> ФРАГМЕНТ ТЕКСТА
※ ※ ※

Мы хотим знать все о своем ребенке, движимые чувством тревоги. Парадокс в том, что именно наша тревога часто становится препятствием для доверительного общения. Ребенок видит слишком эмоциональную реакцию и делает вывод: «Об этом родителям лучше не рассказывать». По этой причине многие подростки охотнее делятся своими проблемами с психологом, чем с мамой. (Я не говорю про всех подростков, я говорю про тех, кто приходит ко мне на консультацию. В восьмидесяти процентах это девочки.) У меня как-то спросила мама девочки-подростка, моей постоянной клиентки: «Все-таки почему моя дочь предпочитает ходить к вам каждую неделю? Почему с вами она откровенна, а от меня закрывается?» Потому что я ее слушаю не так, как мама. (Как мама, я слушать тоже умею, у меня есть свой родительский опыт. Как мама, я сама не всегда могу удержаться от интервенций.)
У девочки первая любовь и сложности во взаимоотношениях с мальчиком. Они то мирятся, то ссорятся. Ей совершенно не понятно, как он может сначала признаваться ей в любви, потом целоваться с девочкой из параллельного класса, потом писать ей, что скучает, и при этом ставить «лайки» под фотографиями другой девочки… Сердце болит, слезы душат, не хочется идти в школу, чтобы не встретиться с той, другой… И постоянно хочется мониторить, кто из участников драмы сейчас онлайн…
Мама говорит: «Соберись. Тебе надо готовиться к экзаменам! Выкинь из головы все, что не относится к учебе». Потому что мама тревожится, как дочка закончит школу. Мама говорит: «Хватит уже слезы лить. У тебя таких мальчиков еще с десяток будет». Она хочет поддержать, а дочка в этом слышит обесценивание своих чувств. Мама говорит: «Я тебе сразу говорила, что он мне не нравится и что не надо с ним дружить». Слушай маму, мама плохого не посоветует, у мамы жизненный опыт… Дочка слышит в этом осуждение. Ей больно, а теперь еще и стыдно.

※ ※ ※

> ИЗВЛЕЧЁННЫЕ ДАННЫЕ
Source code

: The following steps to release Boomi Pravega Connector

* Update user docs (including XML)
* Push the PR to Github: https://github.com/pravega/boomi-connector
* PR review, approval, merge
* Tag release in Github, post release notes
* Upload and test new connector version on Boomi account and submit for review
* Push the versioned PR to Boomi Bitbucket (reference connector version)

※ ※ ※

> ЗАДАНИЕ
Какую долю девочки составляют среди подростков, которые приходят на консультацию, согласно тексту о родительской тревоге? Этот материал взят из другого источника.

> ОТВЕТ
Восемьдесят процентов.